Not every virus wants to go viral -- at least, not immediately. Some want to slip in quietly. Hide. Wait for the perfect opportunity to attack.
In order to do so, the virus has to find a way to enter the cells of the human body without tripping the alarm, and stay there without notice. It's how HIV works, and also how viruses in the herpesvirus family, like human cytomegalovirus (HCMV), do their business.
In a new study published in Science Advances, a group of University of Wisconsin-Madison researchers show that individual cells in the human body have an armament designed to prevent HCMV from achieving and maintaining this latency, to shine a spotlight on the virus so the immune system knows to fight. But the virus, in turn, has developed ways to thwart these defenses.
"We call it an arms race," says study leader Rob Kalejta, professor of molecular virology and oncology at UW-Madison. "Virus evolves a mechanism to persist, human cells evolve a way to defeat that mechanism, virus evolves a way to defeat what the cell just evolved."
The study shows there are potential ways to intervene in that process, says Albright. Its co-lead authors are UW-Madison graduate student Emily Albright and former postdoctoral researcher Song Hee Lee.
HCMV infects people at high rates all around the world. People with compromised or weakened immune systems are especially vulnerable. In newborn babies, the virus can cause deafness, intellectual disability and learning disorders. Other viruses in the herpesvirus family can cause cancer, shingles and mononucleosis. Once people are infected, they will have the virus their entire lives, due to its ability to cycle between latent and active states in the body.

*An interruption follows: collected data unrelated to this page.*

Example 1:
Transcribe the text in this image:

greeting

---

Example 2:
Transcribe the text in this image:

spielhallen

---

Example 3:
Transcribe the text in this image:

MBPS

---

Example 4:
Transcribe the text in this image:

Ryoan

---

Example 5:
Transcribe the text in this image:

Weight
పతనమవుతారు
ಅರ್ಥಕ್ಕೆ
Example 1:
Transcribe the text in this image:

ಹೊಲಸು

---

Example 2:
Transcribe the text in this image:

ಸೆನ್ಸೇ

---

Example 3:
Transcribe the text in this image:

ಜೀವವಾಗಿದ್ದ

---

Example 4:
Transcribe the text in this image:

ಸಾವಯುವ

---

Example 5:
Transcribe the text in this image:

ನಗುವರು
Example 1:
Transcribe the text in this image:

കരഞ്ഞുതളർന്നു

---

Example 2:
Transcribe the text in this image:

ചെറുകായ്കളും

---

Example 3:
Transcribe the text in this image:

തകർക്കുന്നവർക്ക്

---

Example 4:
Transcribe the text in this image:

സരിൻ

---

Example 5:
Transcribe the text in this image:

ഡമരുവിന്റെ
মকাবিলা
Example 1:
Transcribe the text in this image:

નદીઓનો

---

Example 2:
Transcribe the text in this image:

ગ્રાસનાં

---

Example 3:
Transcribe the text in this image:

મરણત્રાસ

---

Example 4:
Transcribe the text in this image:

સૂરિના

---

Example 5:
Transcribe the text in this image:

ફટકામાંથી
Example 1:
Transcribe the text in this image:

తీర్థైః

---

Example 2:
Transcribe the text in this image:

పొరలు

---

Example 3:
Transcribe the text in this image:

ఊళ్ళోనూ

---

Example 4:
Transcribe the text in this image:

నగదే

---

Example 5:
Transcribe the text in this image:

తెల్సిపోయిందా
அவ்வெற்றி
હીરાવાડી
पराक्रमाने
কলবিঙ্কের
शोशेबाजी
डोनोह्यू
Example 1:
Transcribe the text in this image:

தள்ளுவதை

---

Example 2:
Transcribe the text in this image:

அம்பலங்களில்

"Our immune system does a pretty good job at fighting lytic (active) herpesviruses, but it has no chance against the latent reservoir," says Kalejta.

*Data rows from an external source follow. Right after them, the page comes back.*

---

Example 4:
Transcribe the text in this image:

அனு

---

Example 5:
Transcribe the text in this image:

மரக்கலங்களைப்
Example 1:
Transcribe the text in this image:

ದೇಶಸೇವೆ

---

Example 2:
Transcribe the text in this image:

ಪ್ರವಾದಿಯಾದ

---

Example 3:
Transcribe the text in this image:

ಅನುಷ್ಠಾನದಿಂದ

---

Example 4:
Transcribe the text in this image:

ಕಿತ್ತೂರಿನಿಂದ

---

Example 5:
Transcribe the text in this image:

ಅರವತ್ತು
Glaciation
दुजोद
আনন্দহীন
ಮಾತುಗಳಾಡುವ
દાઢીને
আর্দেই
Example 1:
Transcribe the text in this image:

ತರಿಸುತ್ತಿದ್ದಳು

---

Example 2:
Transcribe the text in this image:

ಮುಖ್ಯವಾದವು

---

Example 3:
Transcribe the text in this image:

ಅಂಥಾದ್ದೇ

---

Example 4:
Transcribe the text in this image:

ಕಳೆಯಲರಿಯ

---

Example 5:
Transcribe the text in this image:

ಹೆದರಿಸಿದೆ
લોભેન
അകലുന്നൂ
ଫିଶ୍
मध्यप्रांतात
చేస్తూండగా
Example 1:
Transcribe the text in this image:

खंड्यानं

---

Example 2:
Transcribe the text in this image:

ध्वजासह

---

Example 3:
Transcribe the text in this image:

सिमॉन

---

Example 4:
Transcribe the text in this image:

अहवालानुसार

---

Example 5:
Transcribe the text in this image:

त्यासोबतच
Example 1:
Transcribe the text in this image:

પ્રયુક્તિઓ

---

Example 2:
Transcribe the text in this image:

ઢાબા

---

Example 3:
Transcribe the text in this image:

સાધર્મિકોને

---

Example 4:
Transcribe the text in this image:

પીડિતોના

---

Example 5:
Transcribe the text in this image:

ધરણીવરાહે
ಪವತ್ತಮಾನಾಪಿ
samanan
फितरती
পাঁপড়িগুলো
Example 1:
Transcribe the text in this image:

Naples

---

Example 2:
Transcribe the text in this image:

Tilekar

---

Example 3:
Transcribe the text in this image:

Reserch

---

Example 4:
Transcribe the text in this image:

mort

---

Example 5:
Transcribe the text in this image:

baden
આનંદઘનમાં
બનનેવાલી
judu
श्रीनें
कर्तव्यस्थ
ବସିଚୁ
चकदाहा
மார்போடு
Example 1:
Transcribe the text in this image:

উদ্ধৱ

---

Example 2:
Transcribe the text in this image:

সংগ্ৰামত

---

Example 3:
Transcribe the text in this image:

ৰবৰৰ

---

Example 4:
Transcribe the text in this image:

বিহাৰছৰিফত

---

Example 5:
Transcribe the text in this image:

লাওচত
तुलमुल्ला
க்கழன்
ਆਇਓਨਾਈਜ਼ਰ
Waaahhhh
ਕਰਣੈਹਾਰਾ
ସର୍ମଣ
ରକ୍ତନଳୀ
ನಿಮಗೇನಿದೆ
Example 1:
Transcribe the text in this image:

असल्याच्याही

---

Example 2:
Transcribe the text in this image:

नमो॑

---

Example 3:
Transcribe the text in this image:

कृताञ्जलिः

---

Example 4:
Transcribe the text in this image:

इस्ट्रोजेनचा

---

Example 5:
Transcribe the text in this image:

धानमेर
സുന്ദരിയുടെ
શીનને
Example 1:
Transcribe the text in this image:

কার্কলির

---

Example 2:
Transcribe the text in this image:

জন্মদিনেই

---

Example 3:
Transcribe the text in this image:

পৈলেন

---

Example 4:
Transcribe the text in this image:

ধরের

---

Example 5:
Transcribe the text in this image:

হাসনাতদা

The human immune system is made of two main branches: innate and adaptive. One is more general -- the immediate response to a cut in your skin -- and the other more specialized, responding specifically to a variety of pathogens that invade the body. But there is a third, more recently described, arm called intrinsic immunity, where individual cells in the body protect themselves from infection without calling on the body's immune defenses.
Active HCMV is obvious to the body's innate and adaptive immune systems, producing proteins and other viral material that serve as red flags to the body's security system.
But latent HCMV shuts down the processes that allow it to be found.
Previous studies in the lab showed that once HCMV is inside the cell, it quickly becomes latent by entering the cell's nucleus and co-opting a cellular protein called Daxx -- part of the intrinsic immune system -- to shut down its own replication, the process of reproducing its genetic material to make more copies of itself. This process would otherwise trigger a healthy immune system to respond. Instead, it can hide and wait for a time when a person's immune system is weakened.
In the new study, expanding upon what scientists previously understood about intrinsic immunity, the researchers found that cells can subsequently respond to latent HCMV by employing other cellular proteins called lysine demethylases to reactivate the virus.
"When you think about defending yourself against a virus, you usually think about turning it off, but this is what the virus wants to do when it goes latent," Kalejta says. "So this intrinsic immune system is trying to convert it from a latent to a lytic infection so that we at least have a fighting chance against it."
But the wily virus fights back.
The research team learned the virus brings with it to the cell a protein called UL138 that blocks the cellular lysine demethylases from turning the virus back on.
"We showed that UL138 prevents the cellular proteins from getting to the viral genome, and if they can't get there, they can't turn it on," says Albright.
The researchers are not yet sure how UL138 accomplishes this. The cellular proteins are located in the nucleus of the cell, where the virus maintains its genetic material. But UL138, the viral protein, is actually located outside the nucleus, at a cellular component called the Golgi. The viral protein outside the nucleus is somehow preventing the cellular proteins in the nucleus from accessing the viral genome, which is also in the nucleus.
"We'd like to know how that works," Albright adds.
The study of HCMV is revealing new ways in which human cells function, highlighting the role of proteins and other factors that have never been described in these ways before. It is opening new avenues of scientific inquiry.
"We've shown that cells can defend themselves against latent viruses," says Kalejta.
"So if cells can do that, maybe scientists can, too. We are years away from that, but it gives us hope that cures are possible."
The study was also co-authored by UW-Madison researchers Jeong-Hee Lee and Derek Jacobs and funded by the National Institutes of Health.